Stress and Strain
A rectangular sample of an unknown material has an initial length of 10 cm, and a cross-section of 2.1 cm X 2.1 cm dimensions. The sample is pulled in tension along the length (with the deformation described below all in the elastic region).
- Calculate the strain if the sample is elongated to 10.5 cm.
- With a Poisson’s ratio of 0.27, calculate the width of the sample if the bar is elongated to 10.5 cm under applied stress.
- Calculate the stress required to elongate the sample to 10.5 cm if the elastic modulus is 2.10 GPa.
Hint
Strain is defined as change in length per unit length; for pure tension the following apply:
$$$\varepsilon_z=\frac{l-l_0}{l_0}$$$
where
$$\varepsilon$$
is engineering strain,
$$l$$
is the new length, and
$$l_0$$
is the initial length.
Hint 2
$$$\sigma =E\varepsilon$$$
where
$$\sigma$$
is the stress on the cross section,
$$E$$
is the modulus of elasticity, and
$$\varepsilon$$
is the engineering strain.
Strain is defined as change in length per unit length; for pure tension the following apply:
$$$\varepsilon_z=\frac{l-l_0}{l_0}=\frac{10.5cm-10cm}{10cm}=\frac{0.5cm}{10cm}=0.05$$$
where
$$\varepsilon$$
is engineering strain,
$$l$$
is the new length, and
$$l_0$$
is the initial length.

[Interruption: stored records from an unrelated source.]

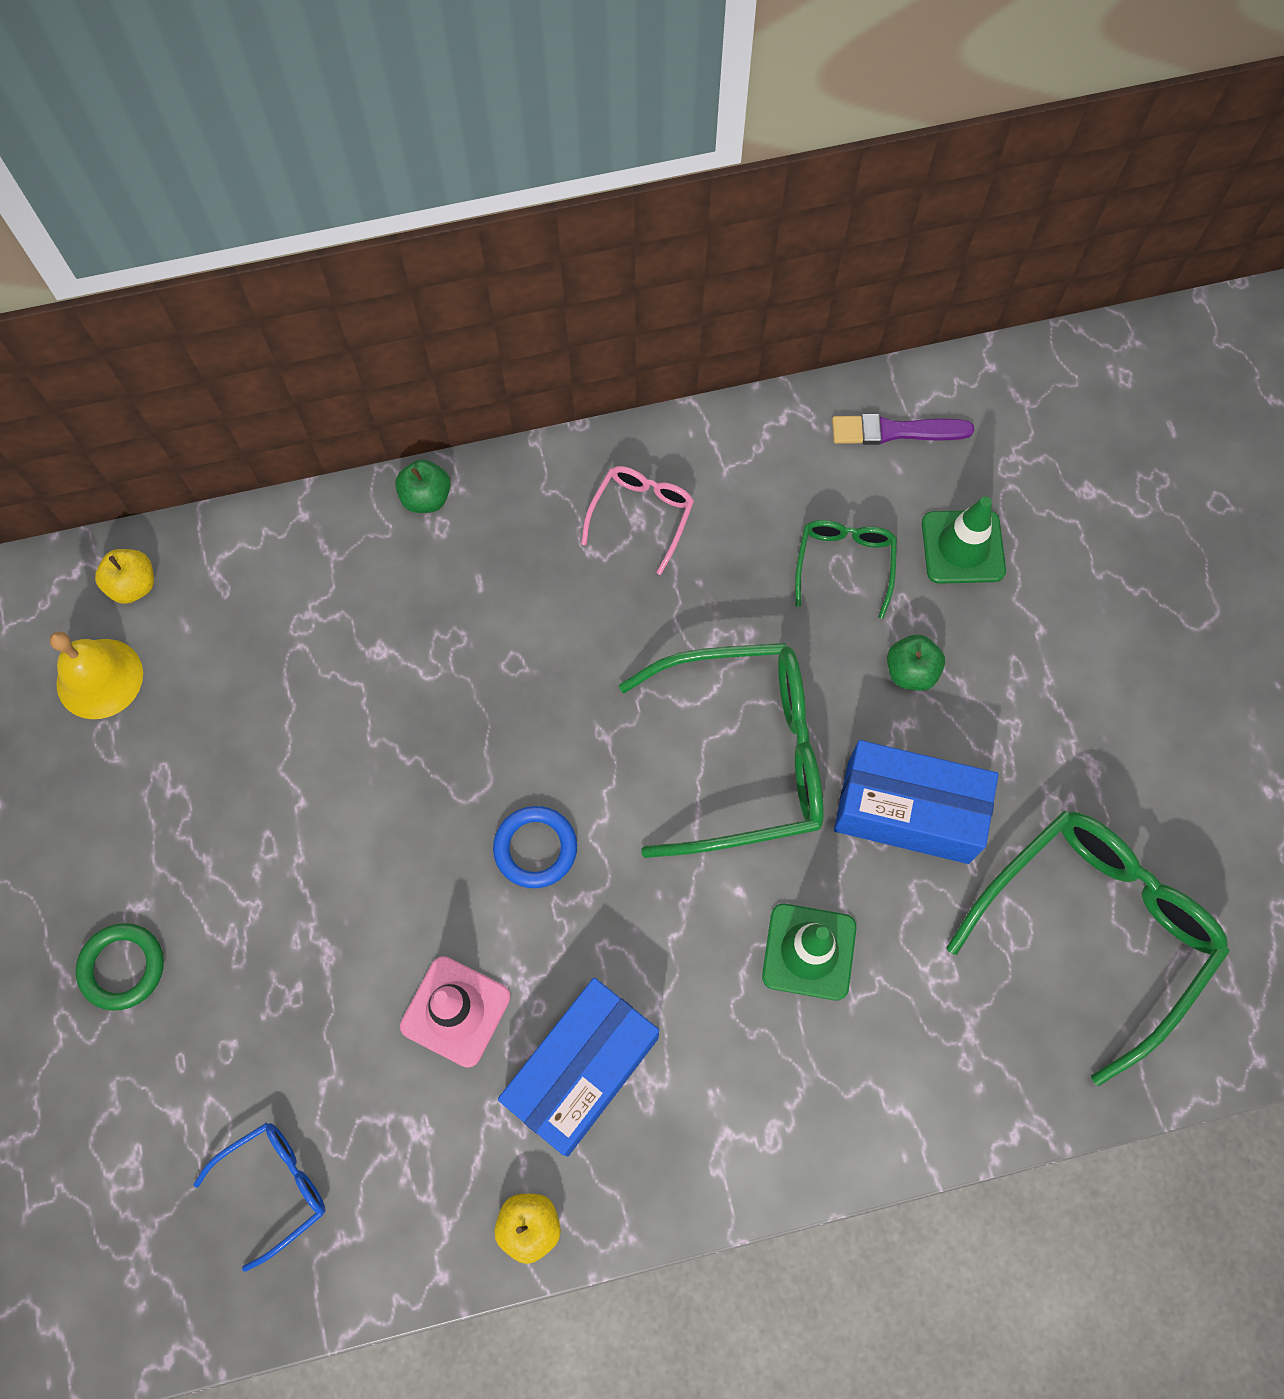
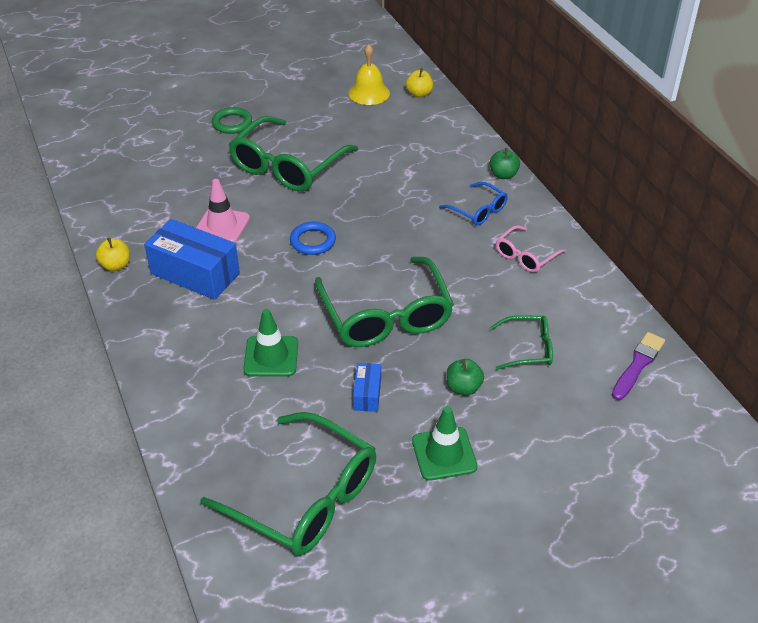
camera: 80 degrees right, 25 degrees down
(275, 1187) = (134, 182): blue glasses -> blue glasses (478, 210)
(302, 868) = (287, 166): none -> green glasses
(641, 516) = (525, 256): pink glasses -> pink glasses turned 120 degrees clockwise
(895, 431) = (638, 365): purple brush -> purple brush turned 45 degrees clockwise
(907, 812) = (367, 394): blue box -> blue box, size x0.49
(963, 547) = (564, 407): green traffic cone -> green traffic cone (444, 454)

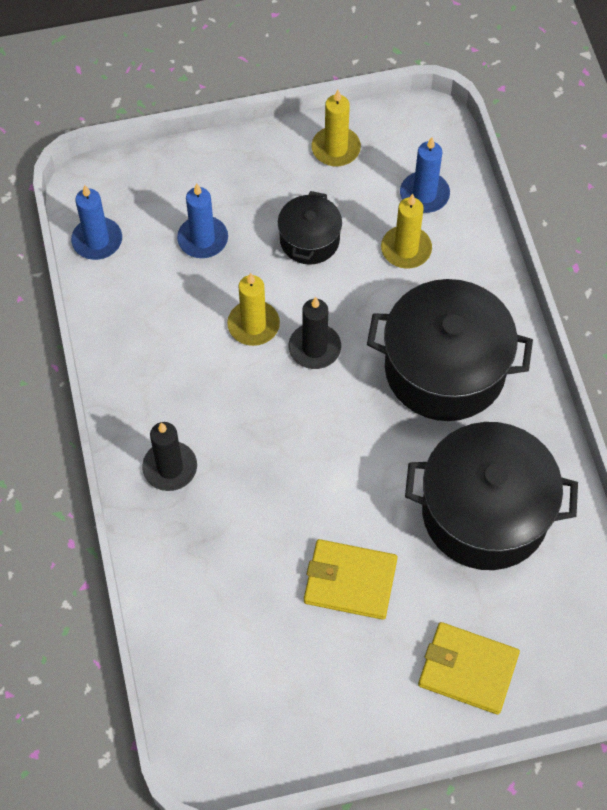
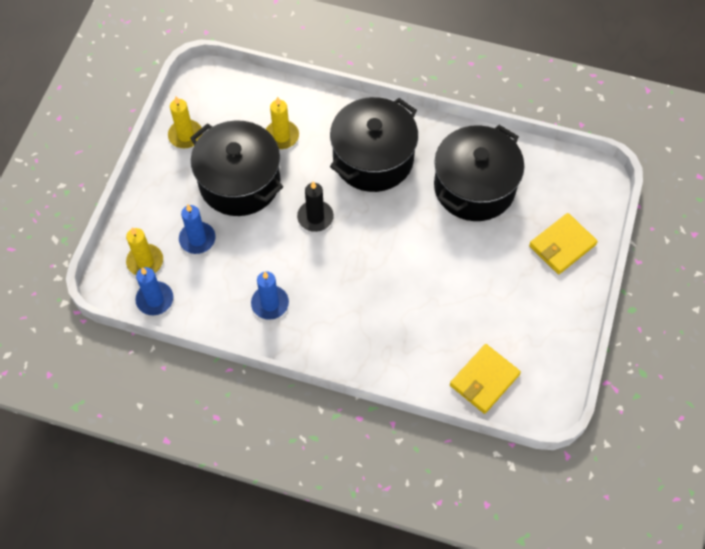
camera: 60 degrees left, 0 degrees up
(170, 468) = (345, 335): black candle -> none
(253, 325) = (277, 241): yellow candle -> yellow candle (145, 261)
(309, 240) = (239, 182): black pot -> black pot, size x1.94
(350, 581) = (476, 276): yellow wallet -> yellow wallet (484, 380)
(424, 194) = (251, 107): blue candle -> blue candle (270, 303)

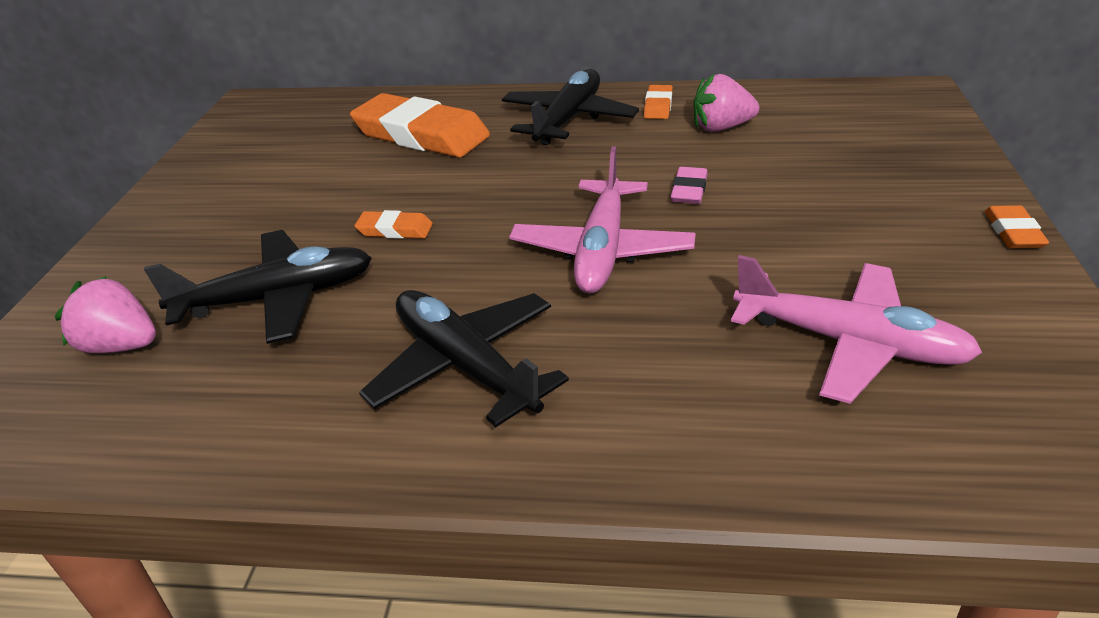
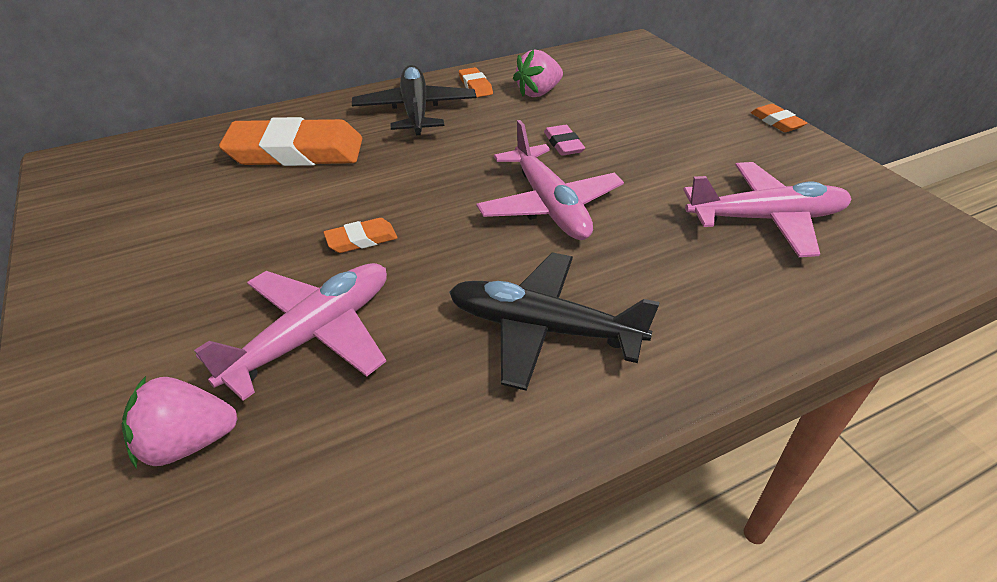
camera: 35 degrees left, 5 degrees up
(277, 298) = (313, 335): black plane -> pink plane

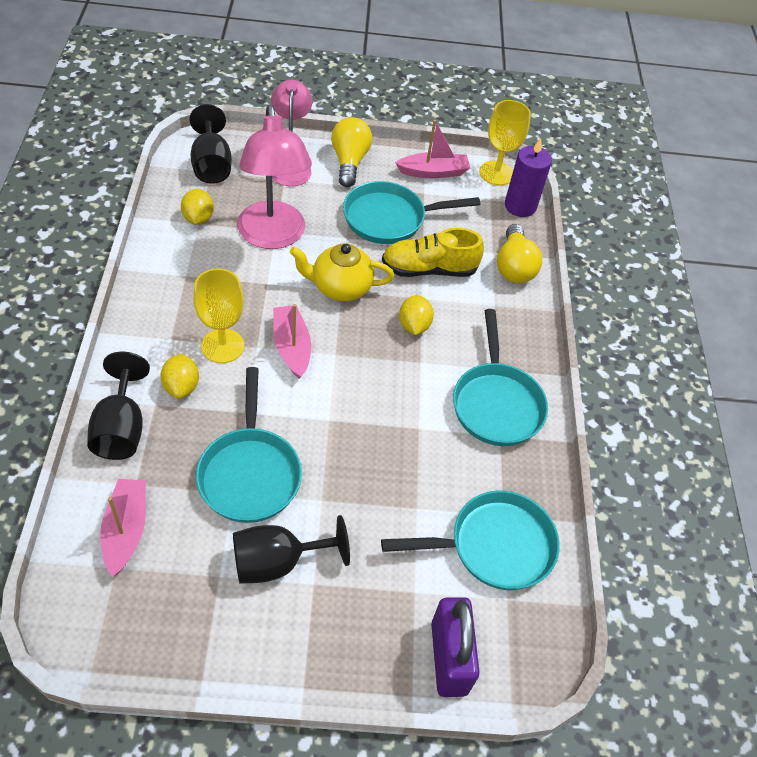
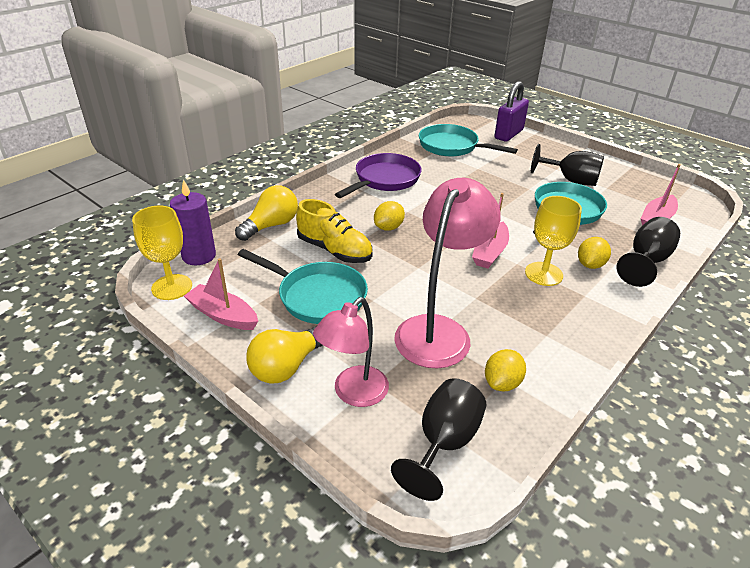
camera: 135 degrees left, 15 degrees down
(340, 287) = (417, 269): yellow teapot -> none
(496, 403) = (384, 180): turquoise pan -> purple pan

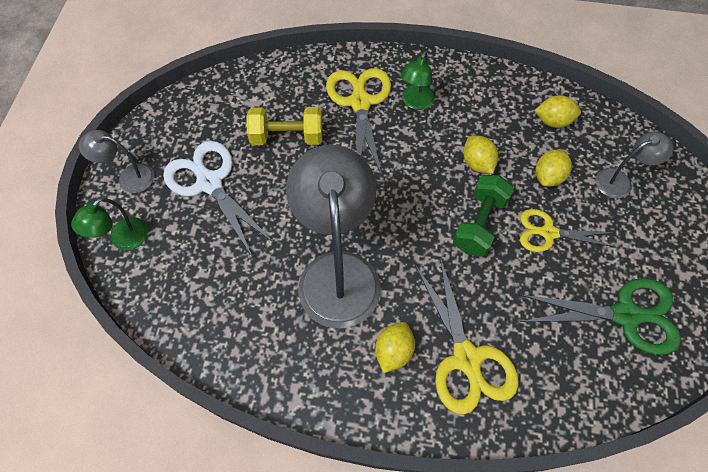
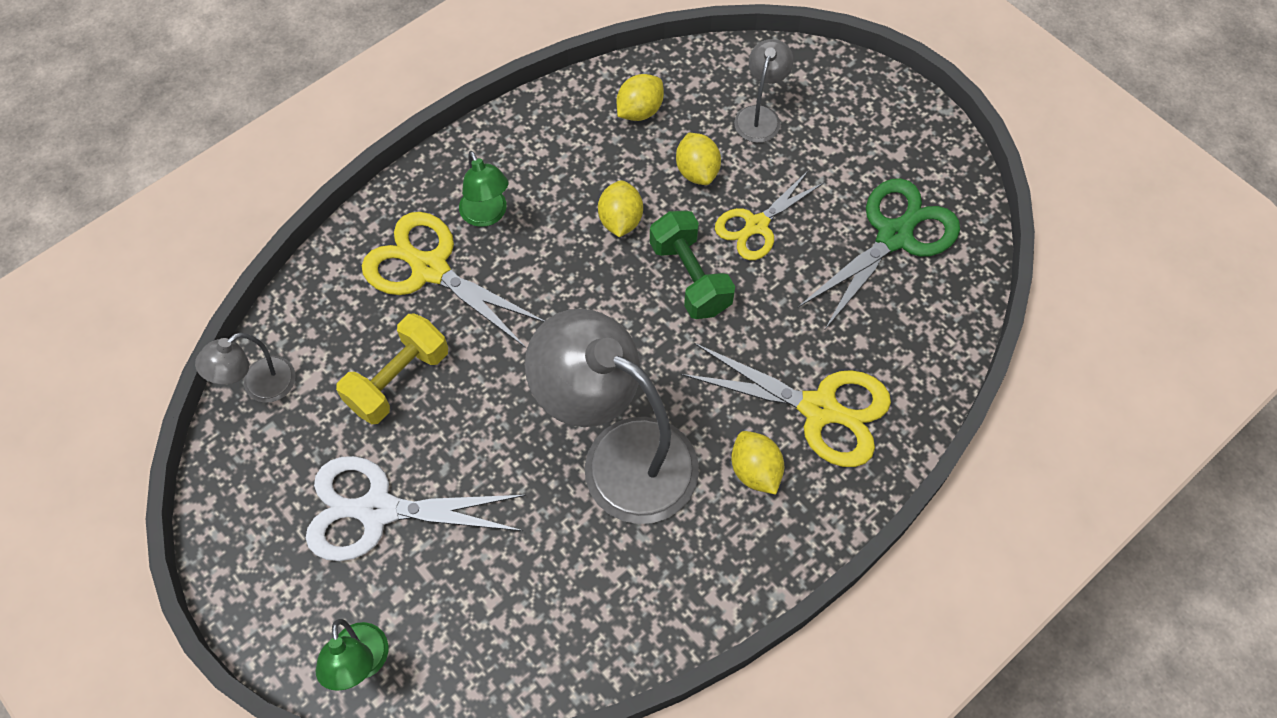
camera: 50 degrees left, 0 degrees up
(129, 177) = (276, 599): grey lamp -> grey lamp (260, 386)
(477, 163) = (620, 220): yellow lemon -> yellow lemon turned 75 degrees clockwise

Calculating the sample width if elongated:
$$$v=0.27=\frac{-\varepsilon_x}{\varepsilon_z}\rightarrow \varepsilon_x=-v\varepsilon_z=-0.27(0.05)=-0.0135$$$
$$$\varepsilon_x=\frac{w-w_0}{w_0}\rightarrow w=\varepsilon_xw_0+w_0$$$
$$$w=w_0(\varepsilon_x+1)=2.1cm(-0.0135+1)=2.072\: cm$$$
Finding the stress for sample elongation,
$$$\sigma =E\varepsilon =2.10\cdot 10^3MPa(0.05)=105\:MPa$$$
where
$$\sigma$$
is the stress on the cross section,
$$E$$
is the modulus of elasticity, and
$$\varepsilon$$
is the engineering strain.
- 0.05
- 2.072 cm
- 105 MPa